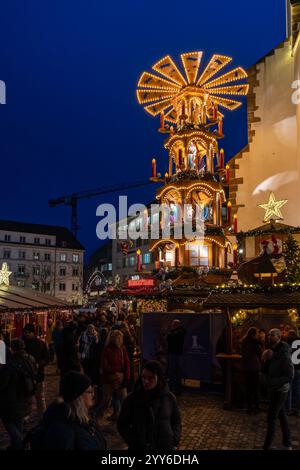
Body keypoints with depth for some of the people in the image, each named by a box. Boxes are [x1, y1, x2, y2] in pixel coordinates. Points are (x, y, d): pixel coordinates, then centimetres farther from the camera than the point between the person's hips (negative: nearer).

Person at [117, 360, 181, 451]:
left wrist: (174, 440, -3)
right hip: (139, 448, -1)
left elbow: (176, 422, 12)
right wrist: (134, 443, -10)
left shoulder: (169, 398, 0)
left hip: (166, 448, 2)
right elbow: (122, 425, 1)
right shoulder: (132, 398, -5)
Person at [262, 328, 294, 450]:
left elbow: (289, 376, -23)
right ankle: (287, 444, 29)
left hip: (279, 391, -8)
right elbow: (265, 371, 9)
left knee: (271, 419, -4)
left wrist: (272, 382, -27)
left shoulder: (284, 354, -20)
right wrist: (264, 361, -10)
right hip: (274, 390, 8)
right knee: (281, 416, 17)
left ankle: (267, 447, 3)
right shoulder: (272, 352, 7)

==

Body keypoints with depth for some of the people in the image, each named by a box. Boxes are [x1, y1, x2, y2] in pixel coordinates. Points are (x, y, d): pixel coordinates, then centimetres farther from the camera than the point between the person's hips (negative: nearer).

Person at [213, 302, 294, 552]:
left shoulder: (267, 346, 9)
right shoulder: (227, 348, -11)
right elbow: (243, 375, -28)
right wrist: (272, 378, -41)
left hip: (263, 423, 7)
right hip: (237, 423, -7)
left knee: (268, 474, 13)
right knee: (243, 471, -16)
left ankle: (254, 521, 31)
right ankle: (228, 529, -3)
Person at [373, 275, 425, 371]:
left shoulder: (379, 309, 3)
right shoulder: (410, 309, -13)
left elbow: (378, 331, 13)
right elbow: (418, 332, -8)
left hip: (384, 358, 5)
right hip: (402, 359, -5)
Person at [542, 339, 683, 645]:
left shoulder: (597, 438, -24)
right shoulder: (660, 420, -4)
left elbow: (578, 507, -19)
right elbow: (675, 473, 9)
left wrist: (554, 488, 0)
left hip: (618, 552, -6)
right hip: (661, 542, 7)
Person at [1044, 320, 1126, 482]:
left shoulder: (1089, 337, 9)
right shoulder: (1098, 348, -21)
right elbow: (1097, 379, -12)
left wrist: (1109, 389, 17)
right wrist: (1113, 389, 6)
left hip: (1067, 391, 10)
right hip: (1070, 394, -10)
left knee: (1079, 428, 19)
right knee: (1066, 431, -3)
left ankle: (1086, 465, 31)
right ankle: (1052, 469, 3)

** Goal of the exercise **
Filter the listing for the word "wrist" and copy every line that holds it.

** Solution **
left wrist: (174, 440, -3)
right wrist: (134, 443, -10)
left wrist: (272, 382, -27)
right wrist: (264, 361, -10)
right wrist: (272, 378, -41)
left wrist: (554, 488, 0)
left wrist: (1109, 389, 17)
right wrist: (1113, 389, 6)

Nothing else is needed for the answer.